The practical implication is this: an AI agent that makes autonomous claims decisions, or contributes materially to an underwriting outcome, must be explainable to regulators and to policyholders. It must have traceable decision logic. It must have defined human escalation paths. And ultimate accountability must remain with the insurance undertaking, not with the AI vendor or the model itself. That is not a constraint imposed on top of AI deployment; it is a design requirement that has to be built into it from the start.
Why most pilots stall
Legacy core systems in insurance were not built to expose the data that AI agents need at the latency they require. A claims agent that must wait 48 hours for a batch data feed to sync is not an agent; it is a workflow addition. Connecting agentic systems to live operational data requires integration work that most organisations underestimate, particularly in environments where the core platform is decades old and lightly documented.
The second stall point is accountability design. How does the human factor stay in the loop of AI-supported claims assessment? Who owns the output of an AI agent’s recommendation? How does a claims manager override it? How is that override logged, and what happens to the model when override rates exceed a threshold? These questions need answers before deployment, not after the first regulatory enquiry. EIOPA is explicit that human oversight must be ensured throughout the system lifecycle, with clear roles, escalation procedures and training in place.
The third stall is cultural. Underwriters and claims professionals who have built careers on expert judgement do not readily cede decision authority to a system they do not understand. The most effective deployments treat AI agents as decision support infrastructure that makes the expert faster and better informed, rather than positioning them as replacements. That framing is not just softer; it produces better outcomes, because human judgement remains the crucial check on edge cases that no model handles well.
What good looks like
Insurers that have successfully scaled AI agents in operations share a few practices that are worth making explicit.
They built governance infrastructure before they built the agent. Model risk management frameworks, explainability tooling, audit logging and bias monitoring were in place and tested before any agent touched a live operational decision. This investment looked expensive at the pilot stage but looked prudent at the scale stage.
They treated data as a first-class dependency, not a problem to resolve later. The data pipelines feeding the agent were scoped, cleaned and documented with the same rigour as the model itself. In several cases, this triggered broader data quality programmes that proved valuable well beyond the AI initiative.

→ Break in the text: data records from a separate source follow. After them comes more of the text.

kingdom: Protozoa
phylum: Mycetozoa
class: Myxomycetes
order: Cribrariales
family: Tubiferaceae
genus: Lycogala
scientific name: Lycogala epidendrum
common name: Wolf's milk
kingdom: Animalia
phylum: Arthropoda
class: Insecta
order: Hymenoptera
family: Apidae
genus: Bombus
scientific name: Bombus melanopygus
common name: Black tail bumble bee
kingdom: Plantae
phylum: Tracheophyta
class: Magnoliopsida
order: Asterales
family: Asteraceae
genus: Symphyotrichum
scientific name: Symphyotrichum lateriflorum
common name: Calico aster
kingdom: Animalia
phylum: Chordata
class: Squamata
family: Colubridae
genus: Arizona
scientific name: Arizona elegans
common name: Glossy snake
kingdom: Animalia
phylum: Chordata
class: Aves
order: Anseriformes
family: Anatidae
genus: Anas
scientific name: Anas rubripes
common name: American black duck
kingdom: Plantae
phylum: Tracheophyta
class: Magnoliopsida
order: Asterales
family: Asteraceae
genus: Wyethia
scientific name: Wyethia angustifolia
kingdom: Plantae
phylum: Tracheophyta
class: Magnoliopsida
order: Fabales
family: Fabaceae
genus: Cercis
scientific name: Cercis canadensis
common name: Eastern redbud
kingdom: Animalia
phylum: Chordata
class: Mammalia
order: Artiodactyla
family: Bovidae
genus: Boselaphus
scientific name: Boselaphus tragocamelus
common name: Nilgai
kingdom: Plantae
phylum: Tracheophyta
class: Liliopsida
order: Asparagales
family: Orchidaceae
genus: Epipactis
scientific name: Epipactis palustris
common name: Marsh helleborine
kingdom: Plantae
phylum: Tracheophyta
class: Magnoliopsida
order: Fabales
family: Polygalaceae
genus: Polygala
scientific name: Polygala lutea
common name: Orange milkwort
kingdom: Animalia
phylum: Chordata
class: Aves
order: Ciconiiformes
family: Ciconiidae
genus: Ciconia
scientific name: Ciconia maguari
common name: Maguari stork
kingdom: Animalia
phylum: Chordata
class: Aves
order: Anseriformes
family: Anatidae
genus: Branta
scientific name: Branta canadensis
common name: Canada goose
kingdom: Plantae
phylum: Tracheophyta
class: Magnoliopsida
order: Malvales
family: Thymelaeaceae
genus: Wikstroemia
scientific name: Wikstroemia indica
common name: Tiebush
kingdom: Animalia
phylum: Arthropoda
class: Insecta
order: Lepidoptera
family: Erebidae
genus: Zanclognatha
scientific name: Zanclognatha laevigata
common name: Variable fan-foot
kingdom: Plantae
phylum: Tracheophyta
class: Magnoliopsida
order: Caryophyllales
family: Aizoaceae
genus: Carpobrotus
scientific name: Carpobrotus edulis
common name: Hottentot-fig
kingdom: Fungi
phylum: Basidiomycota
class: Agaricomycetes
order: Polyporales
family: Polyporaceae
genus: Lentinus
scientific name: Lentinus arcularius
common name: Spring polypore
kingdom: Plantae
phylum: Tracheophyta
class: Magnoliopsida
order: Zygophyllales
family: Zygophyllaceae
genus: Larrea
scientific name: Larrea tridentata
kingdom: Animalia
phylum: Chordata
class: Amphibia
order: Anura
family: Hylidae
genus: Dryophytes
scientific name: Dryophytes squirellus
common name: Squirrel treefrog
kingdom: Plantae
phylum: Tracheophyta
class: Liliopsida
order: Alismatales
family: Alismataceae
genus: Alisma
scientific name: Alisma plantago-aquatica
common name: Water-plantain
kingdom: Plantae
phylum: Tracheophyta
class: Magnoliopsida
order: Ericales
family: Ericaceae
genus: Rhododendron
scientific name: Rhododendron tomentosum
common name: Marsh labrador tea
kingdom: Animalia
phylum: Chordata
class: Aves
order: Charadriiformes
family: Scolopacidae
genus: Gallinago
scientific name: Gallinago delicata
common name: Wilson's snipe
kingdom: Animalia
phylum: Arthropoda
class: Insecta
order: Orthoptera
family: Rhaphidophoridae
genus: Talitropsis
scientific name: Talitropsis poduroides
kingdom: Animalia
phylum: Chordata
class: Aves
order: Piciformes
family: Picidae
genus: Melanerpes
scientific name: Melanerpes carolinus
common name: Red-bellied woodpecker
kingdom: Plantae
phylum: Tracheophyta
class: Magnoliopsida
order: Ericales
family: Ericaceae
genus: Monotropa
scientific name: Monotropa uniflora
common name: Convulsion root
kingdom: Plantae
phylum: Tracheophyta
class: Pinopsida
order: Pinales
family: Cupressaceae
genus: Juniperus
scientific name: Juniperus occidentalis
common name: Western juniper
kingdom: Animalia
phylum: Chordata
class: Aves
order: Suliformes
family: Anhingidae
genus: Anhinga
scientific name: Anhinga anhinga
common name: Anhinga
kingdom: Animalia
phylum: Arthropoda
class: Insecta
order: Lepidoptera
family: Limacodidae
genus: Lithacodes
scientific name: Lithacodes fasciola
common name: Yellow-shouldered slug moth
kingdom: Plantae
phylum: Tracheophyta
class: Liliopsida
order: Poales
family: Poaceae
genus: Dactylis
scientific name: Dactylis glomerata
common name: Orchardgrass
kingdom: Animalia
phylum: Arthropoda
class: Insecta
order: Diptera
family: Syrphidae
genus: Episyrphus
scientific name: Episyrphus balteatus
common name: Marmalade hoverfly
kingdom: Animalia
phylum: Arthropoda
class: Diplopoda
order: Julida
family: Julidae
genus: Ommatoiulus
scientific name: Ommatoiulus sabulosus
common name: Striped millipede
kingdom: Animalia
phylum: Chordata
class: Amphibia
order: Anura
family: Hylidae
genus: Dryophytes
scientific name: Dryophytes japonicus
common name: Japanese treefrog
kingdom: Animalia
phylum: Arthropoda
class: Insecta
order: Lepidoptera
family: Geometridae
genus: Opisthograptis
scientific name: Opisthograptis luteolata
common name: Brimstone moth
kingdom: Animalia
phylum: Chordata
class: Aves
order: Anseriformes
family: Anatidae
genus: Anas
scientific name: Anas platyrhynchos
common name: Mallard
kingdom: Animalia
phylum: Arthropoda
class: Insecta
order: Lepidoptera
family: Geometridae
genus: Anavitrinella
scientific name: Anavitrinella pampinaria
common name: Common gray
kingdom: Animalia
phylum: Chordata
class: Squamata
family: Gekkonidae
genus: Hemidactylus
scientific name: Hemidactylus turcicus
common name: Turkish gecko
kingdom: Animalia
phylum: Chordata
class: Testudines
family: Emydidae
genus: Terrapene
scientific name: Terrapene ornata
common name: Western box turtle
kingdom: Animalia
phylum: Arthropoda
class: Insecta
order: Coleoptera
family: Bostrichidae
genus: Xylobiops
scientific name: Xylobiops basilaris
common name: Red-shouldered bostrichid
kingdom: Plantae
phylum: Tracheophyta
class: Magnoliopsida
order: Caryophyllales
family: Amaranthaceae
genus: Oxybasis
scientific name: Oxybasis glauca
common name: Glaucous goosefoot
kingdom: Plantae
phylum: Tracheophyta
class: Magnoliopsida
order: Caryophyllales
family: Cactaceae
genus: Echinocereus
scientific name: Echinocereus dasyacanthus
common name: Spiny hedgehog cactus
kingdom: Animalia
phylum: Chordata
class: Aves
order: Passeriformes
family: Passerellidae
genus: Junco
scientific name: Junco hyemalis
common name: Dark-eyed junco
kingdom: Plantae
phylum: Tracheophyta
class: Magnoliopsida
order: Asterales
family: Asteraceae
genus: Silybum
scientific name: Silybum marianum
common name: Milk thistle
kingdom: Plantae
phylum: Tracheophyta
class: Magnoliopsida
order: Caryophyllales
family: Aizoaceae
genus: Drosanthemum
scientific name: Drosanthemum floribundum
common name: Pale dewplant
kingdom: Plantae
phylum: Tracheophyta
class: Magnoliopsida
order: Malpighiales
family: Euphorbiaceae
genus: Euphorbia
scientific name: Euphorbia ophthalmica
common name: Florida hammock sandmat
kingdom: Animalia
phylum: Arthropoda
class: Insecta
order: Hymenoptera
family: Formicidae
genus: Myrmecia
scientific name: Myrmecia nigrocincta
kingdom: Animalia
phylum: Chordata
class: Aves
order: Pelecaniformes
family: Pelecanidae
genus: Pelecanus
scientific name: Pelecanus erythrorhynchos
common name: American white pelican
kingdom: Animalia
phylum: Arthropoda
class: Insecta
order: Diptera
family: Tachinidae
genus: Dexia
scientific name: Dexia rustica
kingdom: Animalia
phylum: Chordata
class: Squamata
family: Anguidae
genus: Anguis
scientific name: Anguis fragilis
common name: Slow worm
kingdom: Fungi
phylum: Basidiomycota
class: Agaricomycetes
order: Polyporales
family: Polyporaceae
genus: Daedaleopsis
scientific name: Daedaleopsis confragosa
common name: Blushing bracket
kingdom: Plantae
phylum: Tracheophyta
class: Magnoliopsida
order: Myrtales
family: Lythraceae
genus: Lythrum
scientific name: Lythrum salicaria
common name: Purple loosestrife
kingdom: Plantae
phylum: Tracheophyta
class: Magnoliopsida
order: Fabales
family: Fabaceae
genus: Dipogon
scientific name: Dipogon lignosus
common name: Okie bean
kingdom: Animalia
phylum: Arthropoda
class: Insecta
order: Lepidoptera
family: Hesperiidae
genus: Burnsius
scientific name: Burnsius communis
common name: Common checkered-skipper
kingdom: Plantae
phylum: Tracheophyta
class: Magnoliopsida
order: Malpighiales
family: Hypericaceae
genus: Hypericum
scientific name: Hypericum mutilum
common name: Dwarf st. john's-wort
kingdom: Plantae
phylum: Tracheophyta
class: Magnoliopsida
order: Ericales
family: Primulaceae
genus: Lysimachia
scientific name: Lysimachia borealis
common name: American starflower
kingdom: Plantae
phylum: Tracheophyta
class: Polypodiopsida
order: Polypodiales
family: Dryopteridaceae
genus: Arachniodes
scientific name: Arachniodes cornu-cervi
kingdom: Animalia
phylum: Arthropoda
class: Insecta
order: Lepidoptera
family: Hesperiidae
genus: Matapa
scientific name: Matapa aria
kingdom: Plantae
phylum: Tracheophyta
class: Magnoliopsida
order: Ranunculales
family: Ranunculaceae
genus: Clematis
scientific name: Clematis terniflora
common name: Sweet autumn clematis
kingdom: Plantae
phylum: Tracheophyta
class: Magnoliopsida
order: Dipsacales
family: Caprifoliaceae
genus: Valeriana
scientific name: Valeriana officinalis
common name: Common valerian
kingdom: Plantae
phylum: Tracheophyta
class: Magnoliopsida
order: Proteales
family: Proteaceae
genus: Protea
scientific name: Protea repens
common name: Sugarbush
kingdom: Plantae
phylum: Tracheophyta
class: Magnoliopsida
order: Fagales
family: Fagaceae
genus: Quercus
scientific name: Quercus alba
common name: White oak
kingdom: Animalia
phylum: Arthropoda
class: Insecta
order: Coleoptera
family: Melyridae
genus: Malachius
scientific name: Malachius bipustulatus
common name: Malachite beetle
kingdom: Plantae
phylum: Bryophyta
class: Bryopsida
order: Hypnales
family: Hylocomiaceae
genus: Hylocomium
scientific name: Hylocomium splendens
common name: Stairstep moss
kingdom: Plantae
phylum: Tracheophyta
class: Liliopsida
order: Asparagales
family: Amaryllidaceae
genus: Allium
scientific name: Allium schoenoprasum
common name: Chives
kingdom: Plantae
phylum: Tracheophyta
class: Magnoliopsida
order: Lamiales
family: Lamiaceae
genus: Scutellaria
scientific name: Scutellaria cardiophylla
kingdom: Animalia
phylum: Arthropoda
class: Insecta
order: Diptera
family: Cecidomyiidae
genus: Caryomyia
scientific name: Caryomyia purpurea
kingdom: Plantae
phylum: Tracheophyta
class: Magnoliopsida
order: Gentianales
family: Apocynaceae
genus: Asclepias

They staffed for the intersection. The teams that succeeded were neither pure AI teams nor pure insurance operations teams. They were hybrid groups with genuine expertise in both domains, capable of translating between the technical requirements of the model and the operational realities of the process it was embedded in. This kind of cross-functional capability is rare and tends to be the binding constraint.
Conclusion
The future of insurance operations will not be fully human nor fully autonomous. It will be collaborative, intelligent and increasingly driven by AI agents operating alongside experienced professionals.